If Reaganomics is trickle-down economics, than Obamanomics appears to be poverty-up economics.    Adding short-sighted politicians and greed-minded megainvestors to the Obama panel of advisers to solve the problems is not working.  It’s destroying real wealth in this country.  It is only a matter of time before even the most besotted of Obama Cheerleaders will notice their skinned knees and strained voices.

If any Czar should be appointed, it’s a banking regulation Czar with a blue ribbon panel.  They should propose legislation within a few months to correct the systemic problems in the banking system.  Biden, Dodd, Frank, and Penny Prizker should be kept off of it!  Let’s just see if that happens.

6 Comments on “In FDIC We Trust”

  1. 1539days says:

    My uninformed opinion has been since last year that we should let the banks “fail” like Lehman. Eventually their values would fall to near zero, another bank would buy them up and it would eventually be owned by the Arabs or the Chinese (like HSBC).

    Instead, we are spending over a trillion dollars outright and making 10 trillion dollars in insurance to keep the banks solvent. Even if we don’t lose everything, we will be in a large amount of debt. That debt will most likely be bought by the Japanese or the Chinese.

    So either the banks are owned by overseas governments or the country is.

    • dakinikat says:

      the problem is mostly the scale of it right now, if we allow a group of them to fail, the chaos would likely bring down most of the capitalistic countries. i believe what they’re trying right now to do is manage the failure. most of the little guys are being quietly pulled apart and put back together again.

      the basic problem has come from letting many of these institutions approach monopoly and become to big to fail… because market discipline doesn’t happen as the get big, they get an aura of protection that surrounds them because the political class gives them protection from competition

  2. B says:

    Couldn’t some of the lack of transparency be due to the regulatory structure itself?

  3. B says:

    Which is to say, not due to any specific regulations, but rather, due to the fact that financial interests, and people sympathetic to those interests, will always have a significant role in formulating the regulations, and that, given that, it will be virtually impossible to keep loopholes out, and that increased detail in the regulations might even serve to allow loopholes to exist without being noticed?

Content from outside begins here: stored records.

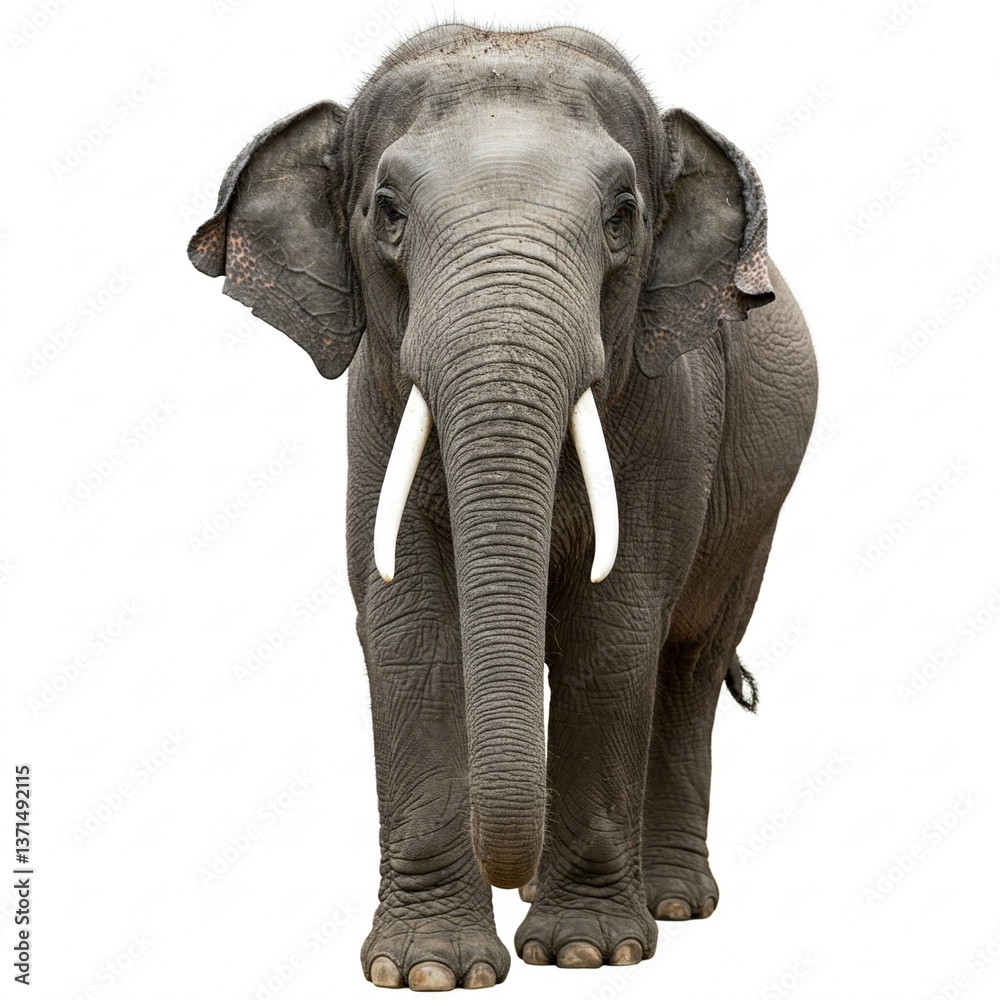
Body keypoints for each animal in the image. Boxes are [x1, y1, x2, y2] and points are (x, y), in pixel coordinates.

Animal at [188, 23, 818, 992]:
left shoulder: (673, 413)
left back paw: (673, 903)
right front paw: (429, 971)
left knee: (689, 659)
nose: (508, 874)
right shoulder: (374, 412)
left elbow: (612, 626)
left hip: (758, 501)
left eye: (623, 216)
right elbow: (407, 623)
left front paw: (588, 951)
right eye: (387, 211)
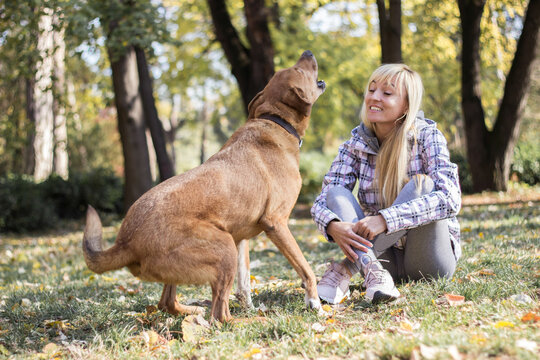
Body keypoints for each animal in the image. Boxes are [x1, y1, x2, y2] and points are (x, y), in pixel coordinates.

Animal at [83, 50, 326, 320]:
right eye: (299, 70)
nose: (308, 52)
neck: (275, 121)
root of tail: (125, 241)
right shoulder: (276, 223)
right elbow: (305, 269)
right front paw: (315, 303)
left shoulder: (241, 238)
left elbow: (244, 283)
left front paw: (250, 307)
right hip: (224, 247)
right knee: (219, 314)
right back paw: (241, 322)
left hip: (214, 252)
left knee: (168, 303)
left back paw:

  4. Tim Geithner may well take this country down singlehandedly. It’s awful, it’s scary, and it hurts to watch.

    Why, oh why didn’t people listen when we warned them they couldn’t support Obama in Iowa and on Super Tuesday and last February in the Potomac Primary Massacre, and even last November in the big election?

    This is a national nightmare unfolding in front of our very eyes.

    America, it’s 1977, and Carter Jr. is taking this baby on a roller coaster of Obamanomics we can’t afford. Close your eyes, breathe deeply, and pray for the daylight at the end of the tunnel – the arrival of January 1981.